DOĞRUSU: Kadınlar genellikle menopozdan sonra kilo aldıklarından yakınıyorlar. “Ancak kilo almak hormonal değişimin değil, yaşlanmanın bir etkisidir” diyen Doç. Dr. Şafak Yılmaz Baran, sözlerine şöyle devam ediyor: “İlerleyen yaşla birlikte metabolizmanın bir miktar yavaşlaması nedeniyle günde yaklaşık 250 kalori daha az enerji almak, bu süreci dengeleyecektir. Elbette her zaman olduğu gibi kilo dengesi menopoz döneminde de; liften zengin, meyve ve sebze ağırlıklı, protein ile kalsiyumdan zengin, yağ oranı düşük beslenme modeli ve düzenli egzersizlerle sağlanabiliyor.”
7-HORMON TEDAVİSİ KANSERE NEDEN OLUR.
DOĞRUSU: Hormon tedavisinin meme kanserine yol açtığı endişesi nedeniyle pek çok kadın menopozun sebep olduğu sorunlara katlanmak zorunda kalıyor. Doç. Dr. Şafak Yılmaz Baran, menopoz doğal bir süreç olsa da yaşam kalitesini olumsuz etkileyen yakınmalar için mutlaka hekime başvurmak gerektiğini vurgulayarak, “İhtiyaç halinde de ilaç desteği almak doğru bir yaklaşım olacaktır. Kişisel olarak uygun hastalarda, uygun dozda ve sürede verilen hormon tedavileri yakınmaları giderirken, toplumda sanıldığı kadar yüksek oranda kanser vakasıyla karşılaşılmıyor” diyor. Hekime danışmadan uygulanan ve etkinliği ile güvenirliliği kanıtlanmamış birtakım bitkisel tedavilerden de mutlaka kaçınmak gerekiyor, zira bu yöntemler karaciğer, böbrek ve kalp gibi organlarda hasara neden olabiliyor.

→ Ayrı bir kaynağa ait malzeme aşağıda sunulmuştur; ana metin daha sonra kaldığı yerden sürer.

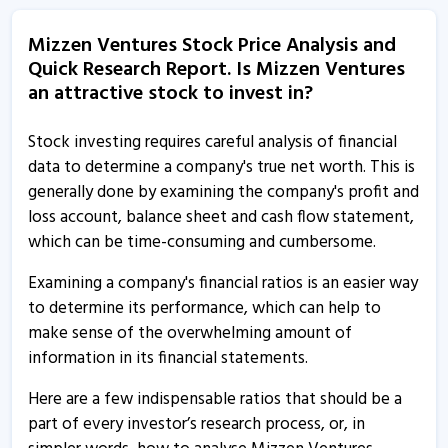
Mizzen Ventures informs about outcome of board
meeting
Mizzen Ventures Stock Price Analysis and
11 Aug, 5:11 PM
Quick Research Report. Is Mizzen Ventures
an attractive stock to invest in?
Jyothi Infraventures - Quaterly Results
11 Aug, 4:28 PM
Stock investing requires careful analysis of financial
Jyothi Infraventures - Quaterly Results
data to determine a company's true net worth. This is
11 Aug, 4:28 PM
generally done by examining the company's profit and
loss account, balance sheet and cash flow statement,
Jyothi Infraventures - Quaterly Results
which can be time-consuming and cumbersome.
11 Aug, 4:28 PM
Examining a company's financial ratios is an easier way
Jyothi Infraventures - Quaterly Results
to determine its performance, which can help to
30 May, 8:52 PM
make sense of the overwhelming amount of
Mizzen Ventures informs about yearly disclosure
information in its financial statements.
10 Apr, 11:40 AM
Here are a few indispensable ratios that should be a
Jyothi Infraventures informs about board meeting
part of every investor’s research process, or, in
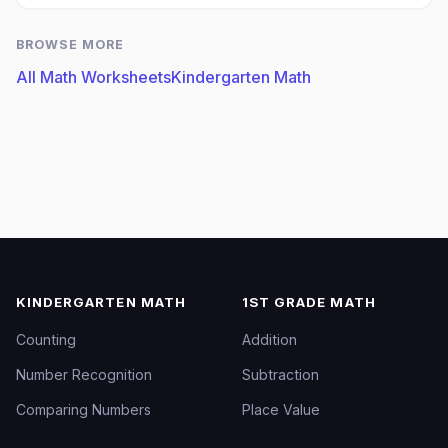
BROWSE MORE
All Math Worksheets
Kindergarten Math
KINDERGARTEN MATH
1ST GRADE MATH
Counting
Addition
Number Recognition
Subtraction
Comparing Numbers
Place Value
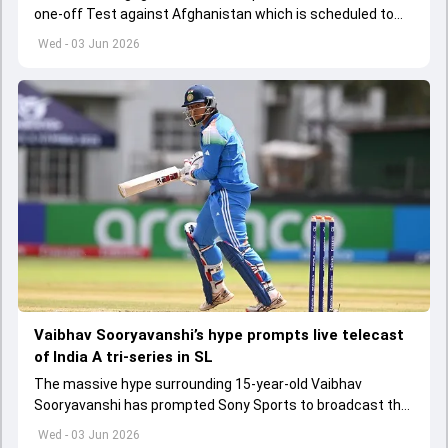
one-off Test against Afghanistan which is scheduled to
get underway from June 6
Wed - 03 Jun 2026
Vaibhav Sooryavanshi’s hype prompts live telecast
of India A tri-series in SL
The massive hype surrounding 15-year-old Vaibhav
Sooryavanshi has prompted Sony Sports to broadcast the
India A tri-series in Sri Lanka live
Wed - 03 Jun 2026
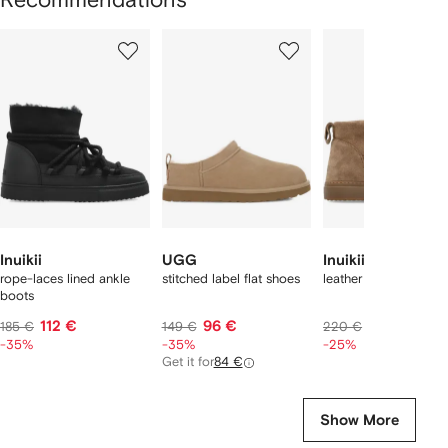
Showing
1
2
3
of
of
of
f
12
12
12
2
tems
Inuikii
UGG
Inuikii
rope-laces lined ankle
stitched label flat shoes
leather ankle boots
boots
112 €
96 €
154 €
185 €
149 €
220 €
-35%
-35%
-25%
Get it for
84 €
Show More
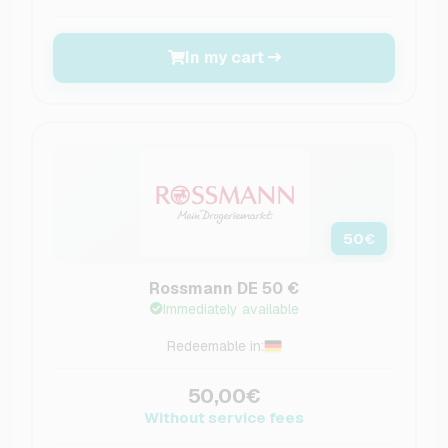
In my cart
50
€
Rossmann DE 50 €
Immediately available
Redeemable in:
50,00€
Without service fees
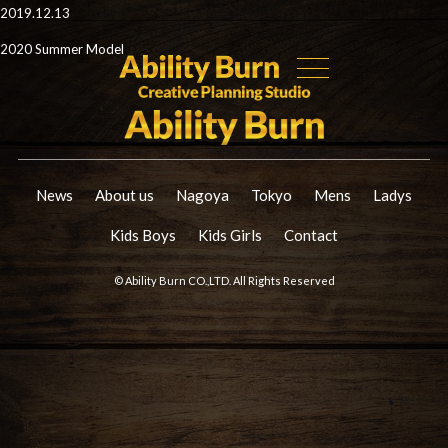
2019.12.13
2020 Summer Model
News
About us
Nagoya
Tokyo
Mens
Ladys
Kids Boys
Kids Girls
Contact
© Ability Burn CO.,LTD. All Rights Reserved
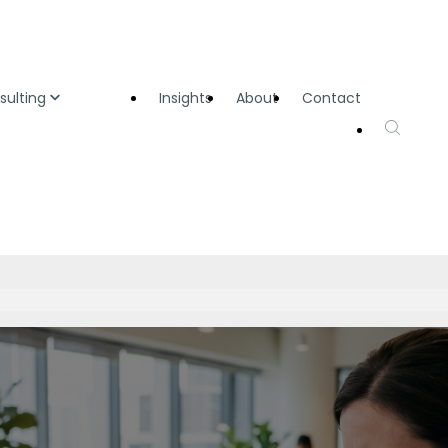
sulting
Insights
About
Contact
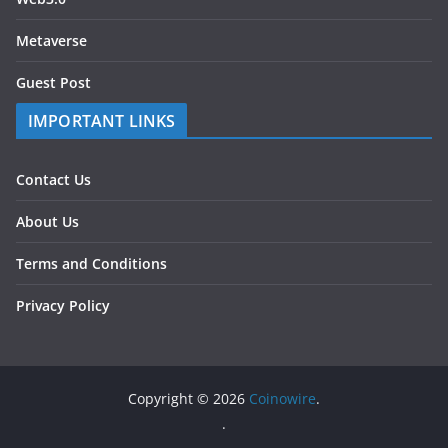
Metaverse
Guest Post
IMPORTANT LINKS
Contact Us
About Us
Terms and Conditions
Privacy Policy
Copyright © 2026
Coinowire
.
.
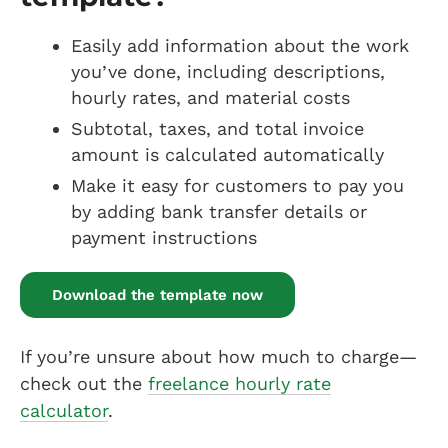
Easily add information about the work
you’ve done, including descriptions,
hourly rates, and material costs
Subtotal, taxes, and total invoice
amount is calculated automatically
Make it easy for customers to pay you
by adding bank transfer details or
payment instructions
Download the template now
If you’re unsure about how much to charge—
check out the
freelance hourly rate
calculator
.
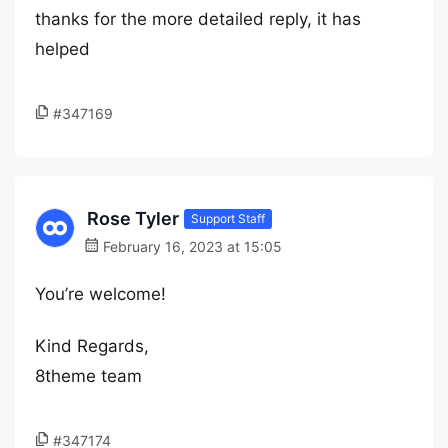
thanks for the more detailed reply, it has
helped
#347169
Rose Tyler
Support Staff
February 16, 2023 at 15:05
You’re welcome!
Kind Regards,
8theme team
#347174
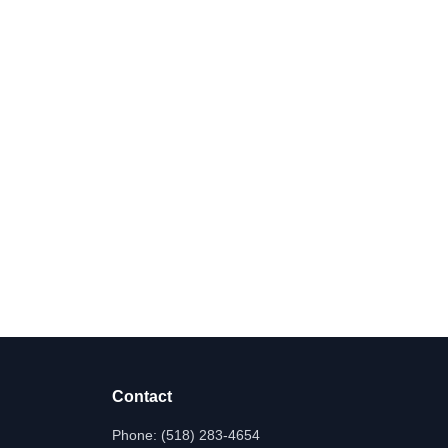
Contact
Phone:
(518) 283-4654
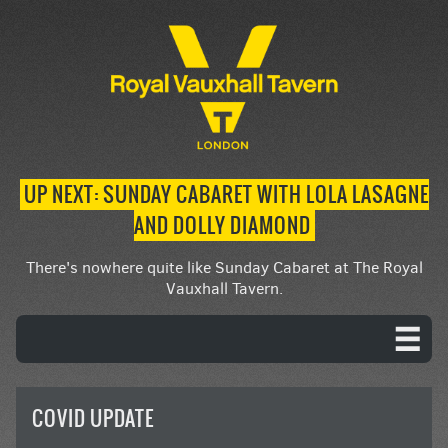
UP NEXT: SUNDAY CABARET WITH LOLA LASAGNE
AND DOLLY DIAMOND
There's nowhere quite like Sunday Cabaret at The Royal
Vauxhall Tavern.
COVID UPDATE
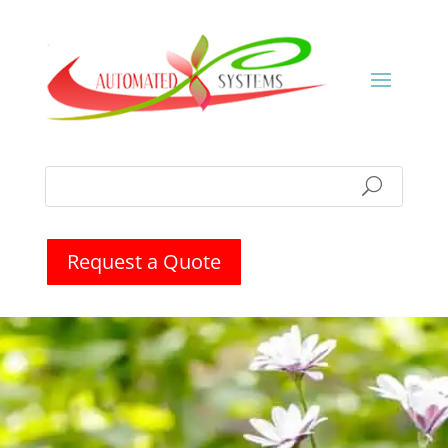
Request a Quote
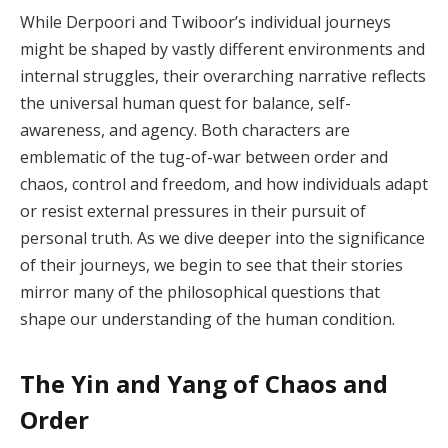
While Derpoori and Twiboor’s individual journeys
might be shaped by vastly different environments and
internal struggles, their overarching narrative reflects
the universal human quest for balance, self-
awareness, and agency. Both characters are
emblematic of the tug-of-war between order and
chaos, control and freedom, and how individuals adapt
or resist external pressures in their pursuit of
personal truth. As we dive deeper into the significance
of their journeys, we begin to see that their stories
mirror many of the philosophical questions that
shape our understanding of the human condition.
The Yin and Yang of Chaos and
Order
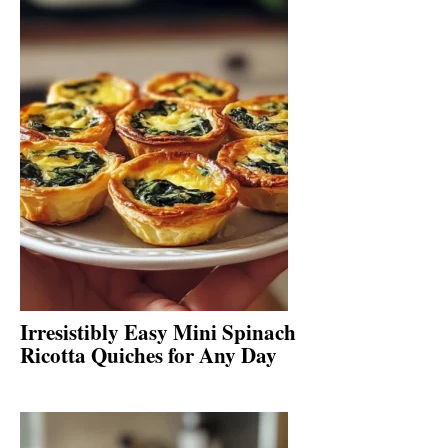
Irresistibly Easy Mini Spinach
Ricotta Quiches for Any Day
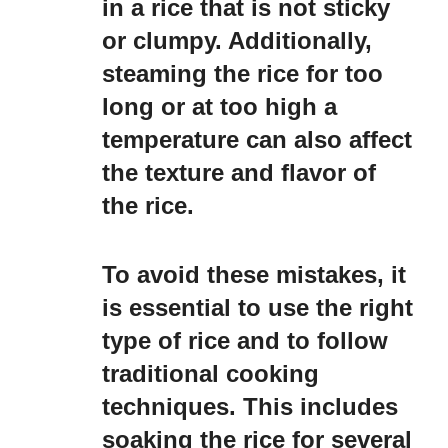
in a rice that is not sticky
or clumpy. Additionally,
steaming the rice for too
long or at too high a
temperature can also affect
the texture and flavor of
the rice.
To avoid these mistakes, it
is essential to use the right
type of rice and to follow
traditional cooking
techniques. This includes
soaking the rice for several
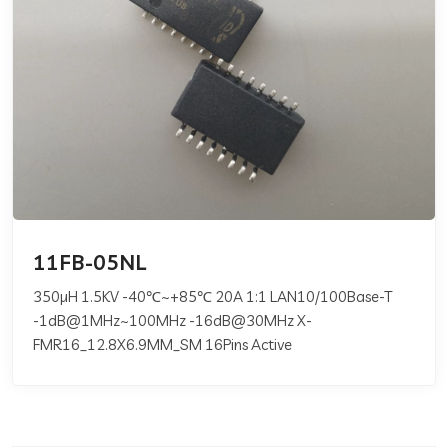
11FB-05NL
350µH 1.5KV -40℃~+85℃ 20A 1:1 LAN10/100Base-T
-1dB@1MHz~100MHz -16dB@30MHz X-
FMR16_12.8X6.9MM_SM 16Pins Active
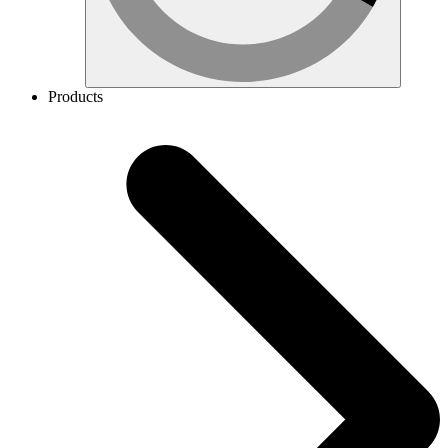
Products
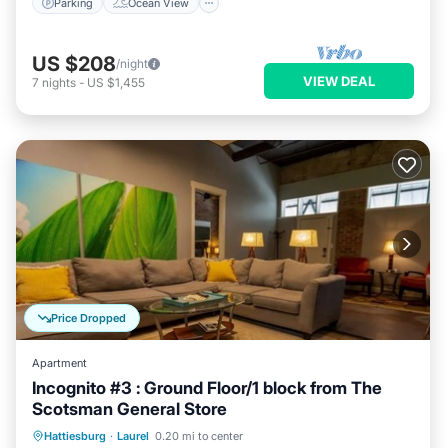
Parking
Ocean View
US $208
/night
VIEW DEAL
7
nights
-
US $1,455
Price Dropped
Apartment
Incognito #3 : Ground Floor/1 block from The
Scotsman General Store
Parking
Balcony/Terrace
Kitchen
Hattiesburg
·
Laurel
0.20 mi to center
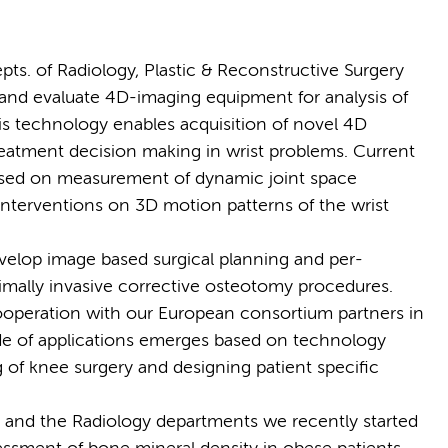
pts. of Radiology, Plastic & Reconstructive Surgery
nd evaluate 4D-imaging equipment for analysis of
is technology enables acquisition of novel 4D
treatment decision making in wrist problems. Current
cused on measurement of dynamic joint space
l interventions on 3D motion patterns of the wrist
velop image based surgical planning and per-
imally invasive corrective osteotomy procedures.
ooperation with our European consortium partners in
ude of applications emerges based on technology
of knee surgery and designing patient specific
e and the Radiology departments we recently started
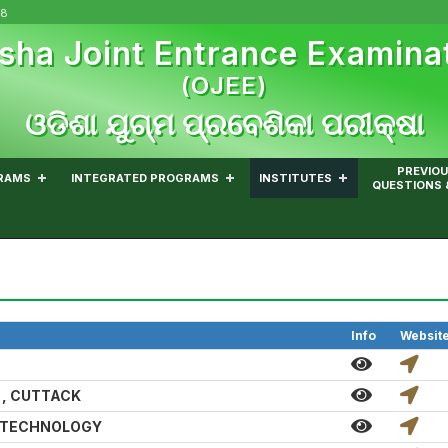
08
sha Joint Entrance Examina
(OJEE)
ଓଡିଶା ଯୁଗ୍ମ ପ୍ରବେଶିକା ପରୀକ୍ଷା
PREVIOU
RAMS
INTEGRATED PROGRAMS
INSTITUTES
QUESTIONS 
Info
Websit
 , CUTTACK
D TECHNOLOGY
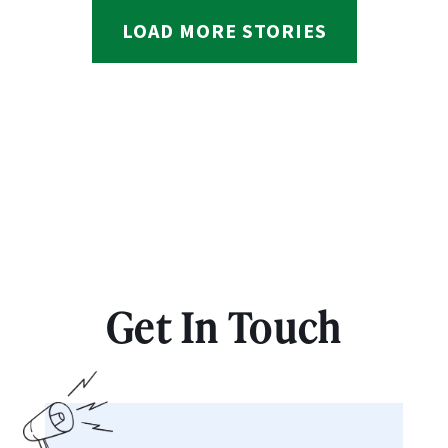
LOAD MORE STORIES
Get In Touch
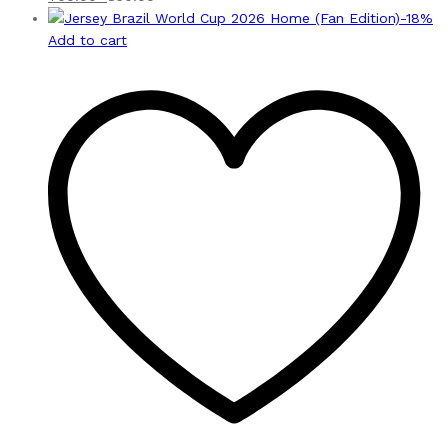
-
18
%
Add to cart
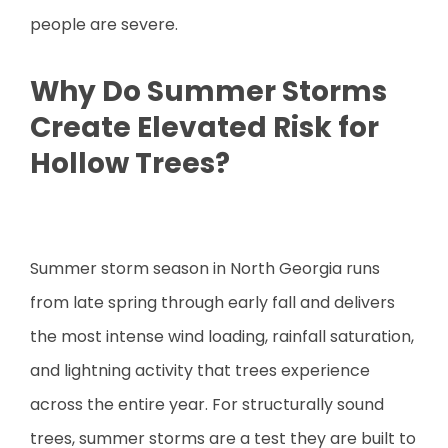
people are severe.
Why Do Summer Storms
Create Elevated Risk for
Hollow Trees?
Summer storm season in North Georgia runs
from late spring through early fall and delivers
the most intense wind loading, rainfall saturation,
and lightning activity that trees experience
across the entire year. For structurally sound
trees, summer storms are a test they are built to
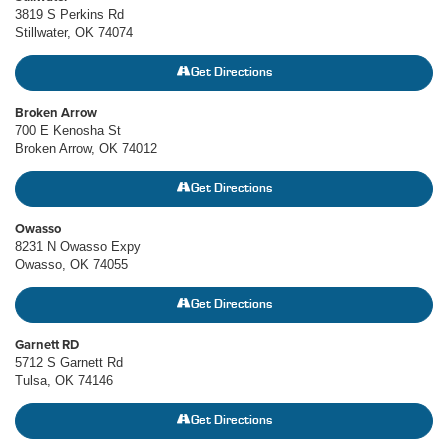
3819 S Perkins Rd
Stillwater, OK 74074
Get Directions
Broken Arrow
700 E Kenosha St
Broken Arrow, OK 74012
Get Directions
Owasso
8231 N Owasso Expy
Owasso, OK 74055
Get Directions
Garnett RD
5712 S Garnett Rd
Tulsa, OK 74146
Get Directions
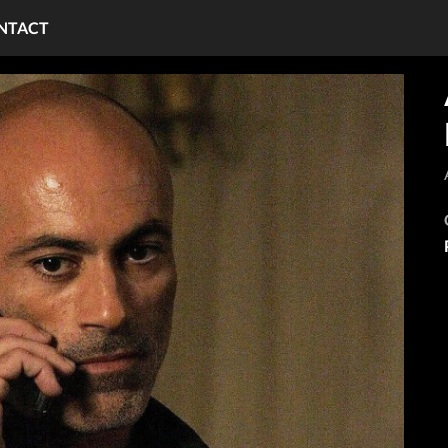
NTACT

8-ŞİKAYETİ OLAN HER KADIN HORMON TEDAVİSİ ALABİLİR.
DOĞRUSU: Östrojen içeren hormon tedavileri menopozdaki yakınmaları hafifletmek amacıyla sık kullanılan bir yöntem olsa da her kadın için uygun olmayabiliyor. Özellikle de rahim kanseri, meme kanseri, aktif karaciğer, kalp ve damar ile emboli gibi hastalıkların varlığında hormon tedavilerinin kullanımı önerilmiyor.
9-MENOPOZ DÖNEMİNDE HAMİLELİK RİSKİ YOKTUR.
DOĞRUSU: Özellikle ‘perimenopozal dönem’ olarak adlandırılan adetin kesilmesinden itibaren geçen bir yıl içinde düşük ihtimal de olsa hamilelik gerçekleşebiliyor. Dolayısıyla bu dönemde cinsel yaşamda korunmaya mutlaka devam etmek gerekiyor.
10-MENOPOZA GEÇİŞ DÖNEMİNDE YOĞUN ÂDET KANAMALARI NORMALDİR.
DOĞRUSU: Menopoza geçiş dönemi sıklıkla adet döngüsünün seyrekleşmesi veya kesilmesi şeklinde belirti veriyor. Tam tersi olarak yoğun âdet kanamaları, düzensiz ve sık kanamalar altta yatan rahimde kalınlaşma, miyom ile polip gibi bir jinekolojik hastalıkla ilişkili olabiliyor. Doç. Dr. Şafak Yılmaz Baran, dolayısıyla bu süreçte gözlenen yoğun kanamalarda mutlaka hekime başvurmak gerektiğine dikkat çekiyor.